The performance measure must focus on identifying and resolving problems, crossing functional areas and even organizational boundaries in the process. Therefore, a team made up of a few hourly employees who do cycle counting everyday is inappropriate; the causes of errors are not restricted to the storeroom.
Actively identifying the causes of inaccuracy and tracking down their effect on inventory is a key difference between a performance measure and an indicator of inventory accuracy. The former focuses directly on the problems, while the latter simply monitors the results of counting a sample each period. When the emphasis is placed on identifying and eliminating errors, rather than the actual counting process itself, inventory accuracy becomes a byproduct of the process, not the sole measure of its effectiveness.
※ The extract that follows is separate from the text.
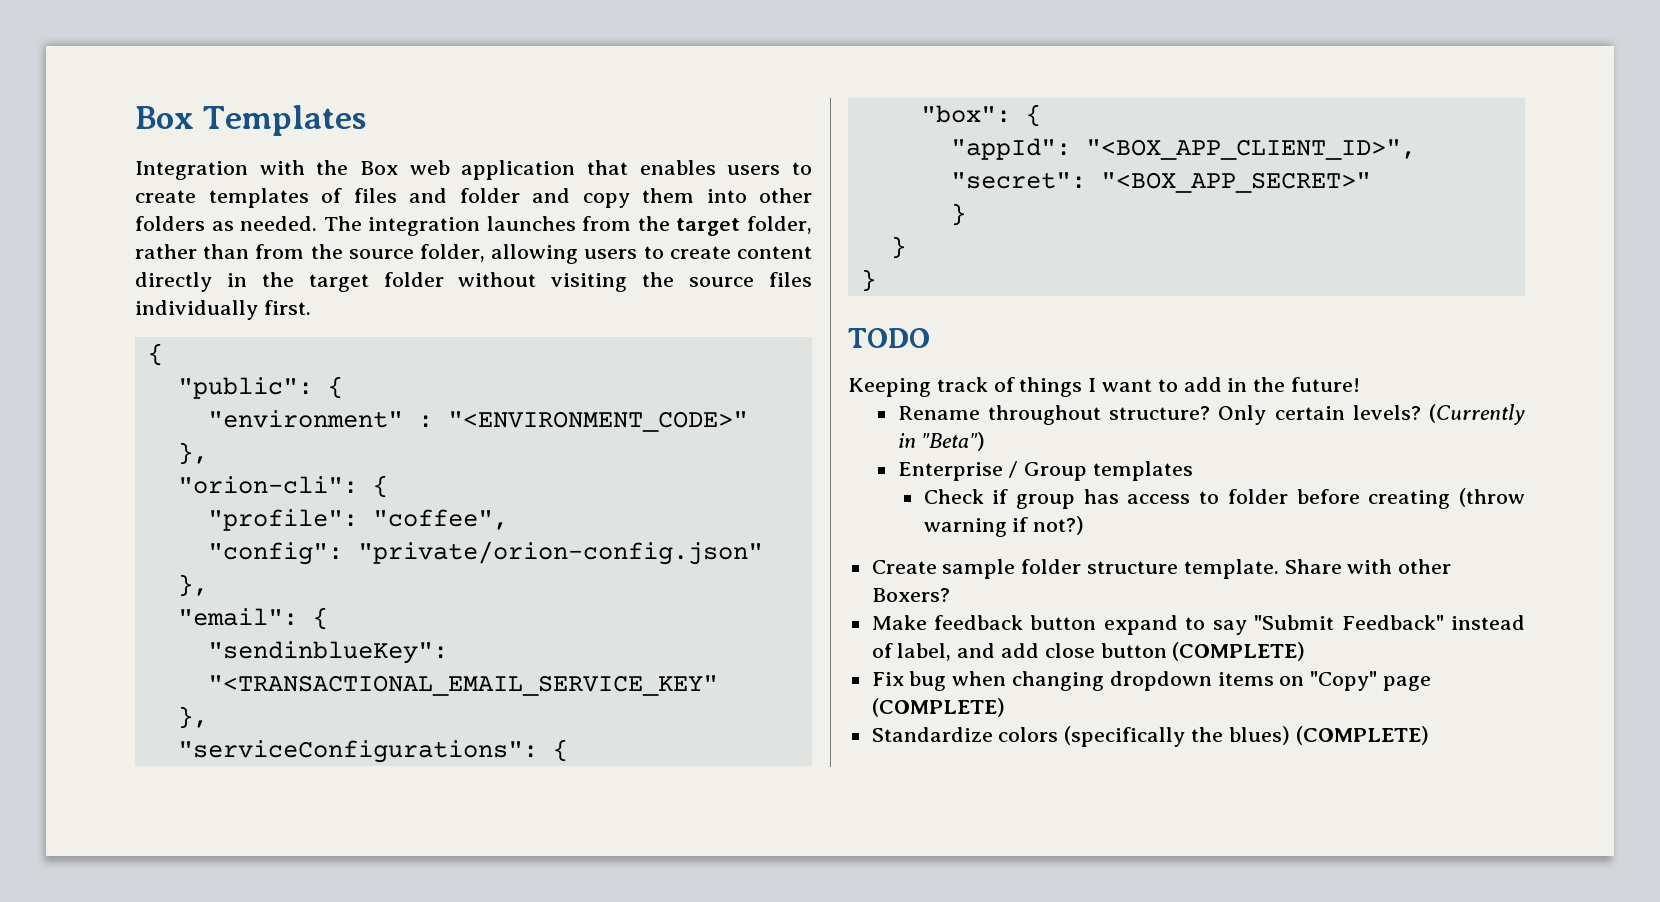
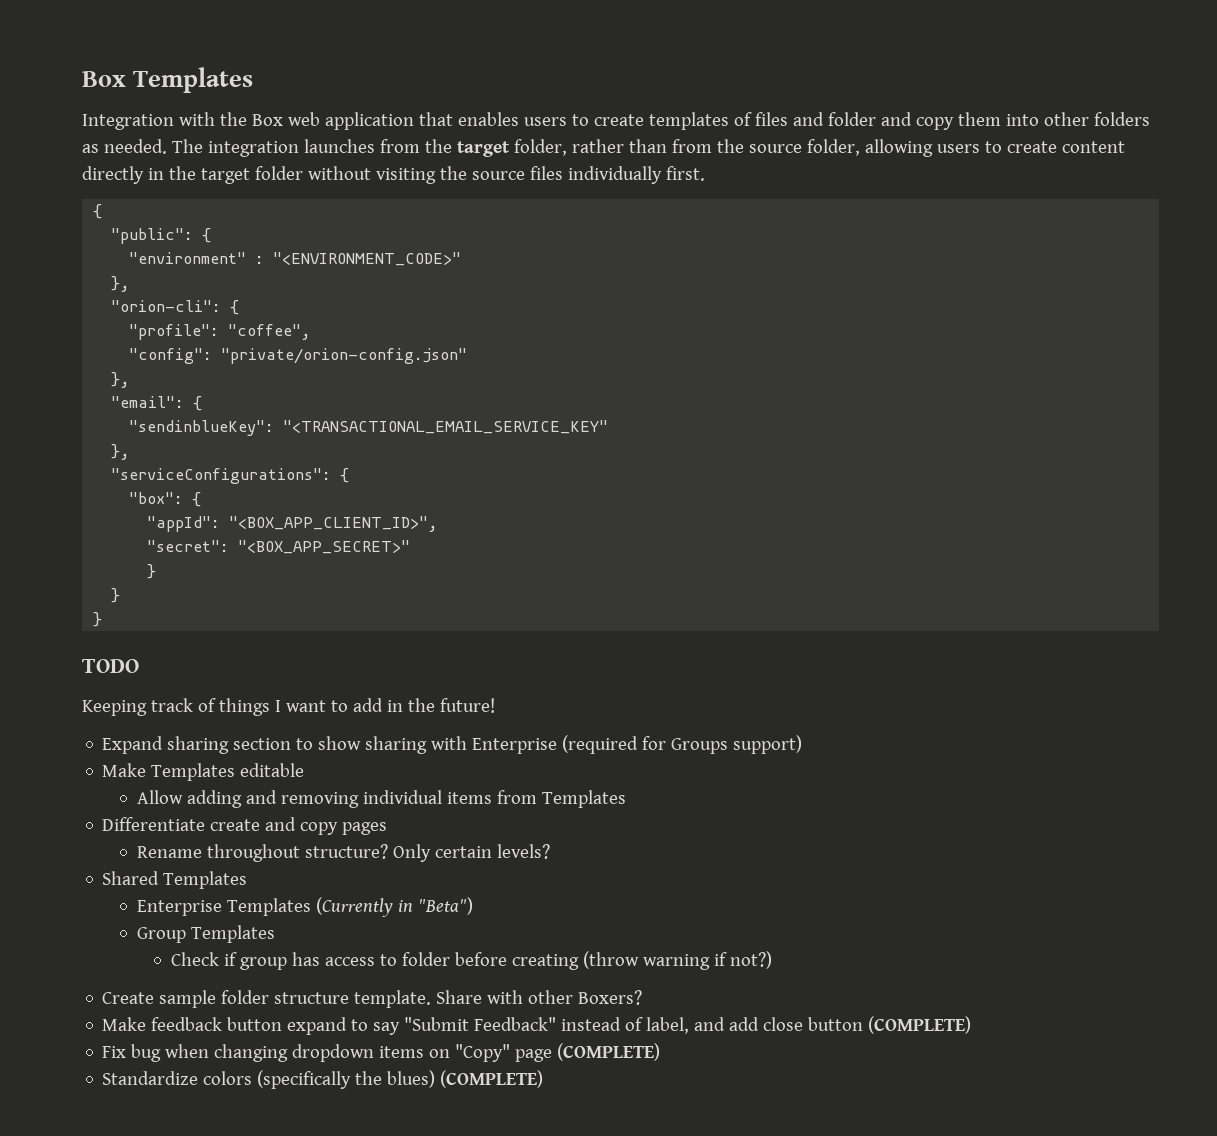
(1361, 384) none -> [102,735,803,754] [102,763,305,781] [136,790,626,808] [102,817,388,835] // Expand sharing section to show sharing with Enterprise (required for Groups support) // Make Templates editable // Allow adding and removing individual items from Templates // Differentiate create and copy pages
(1421, 412) none -> [102,871,248,889] [136,898,311,916] // Shared Templates // Enterprise Templates
[897,461,1194,481] Enterprise / Group templates -> [136,925,275,943] Group Templates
Changing the emphasis of a cycle counting program can uncover conflicting views of inventory accuracy within the company itself, as identified in the table below.
As shown, production benefits the most from an aggressive process aimed at eliminating inventory inaccuracies, compared to a traditional cycle counting process. As far as production is concerned, any accuracy level less than 100% means they never know which parts are likely to be inaccurate of all of those permitted to be inaccurate. In such an environment, all parts become suspect.
In contrast, as the first table indocates, 1000 counts per month are required for the B-item parts. No more than 10 inaccurate parts can be detected in order to maintain a B-item inventory accuracy level of 99%. At six minutes per count and $15 per operator per hour, the cost to not find more than 10 inaccurate B-item parts during the month and still meet the cyclical counting requirements is $1,500 (1,000 counts @ $15 per hour /10 counts per hour). The company is spending $150 ($1,500/10 inaccurate parts) to find and correct each B-item inaccuracy. This is the equivalent of investing 10 hours per incidence of inaccuracy.
Put another way, the company is wasting $4,934 each month (3,289 counts @ $15 per hoour/10 counts per hour) to simply confirm what it believes to be true. This calculation points to the ineffectiveness of the traditional process. Senior management should view this as a dismal indicator of the company’s effectiveness at spending valuable resources to identify and correct causes of inaccuracy.
A Real Measure
As these numbers demonstrate, indiscriminate counting is not the answer to permanently improving inventory accuracy. Counting is simply too random to be cost-effective once a company’s accuracy reaches a level that supports ERP and MRPII.
Measuring the effectiveness of the process itself is much more indicative of how effectively the inventory manager is targetting parts for counting. The lower the value, the more the company is wasting time and money because inaccurate parts are being missed.
Eliminating the causes of inaccuracies must be the true focus, and control groups are the means by which a company can identify those causes. Imagine the progress that could be made by counting 3,334 parts in a month’s time, all of which were associated with control groups that targetted particular causes of inaccuracy.
Improving the inventory inaccuracy reduction measure is the target of an inventory accuracy improvement process, and is calculated as follows:
Inventory Inaccuracy Reduction= Inaccurate Parts Corrected/100% of Parts Counted
This measure works because the inventory manager is forced to concentrate on inaccurate parts and make a commitment to identifying and eliminating the causes of inaccuracy. It is in sharp contrast to counting known accurate parts, such as A-items or stockout parts that provide a false measure of accuracy. When done correctly, the inventory accuracy process will improve and sustain itself under normal operating conditions, at what may be a fraction of the cost of a cyclical counting program.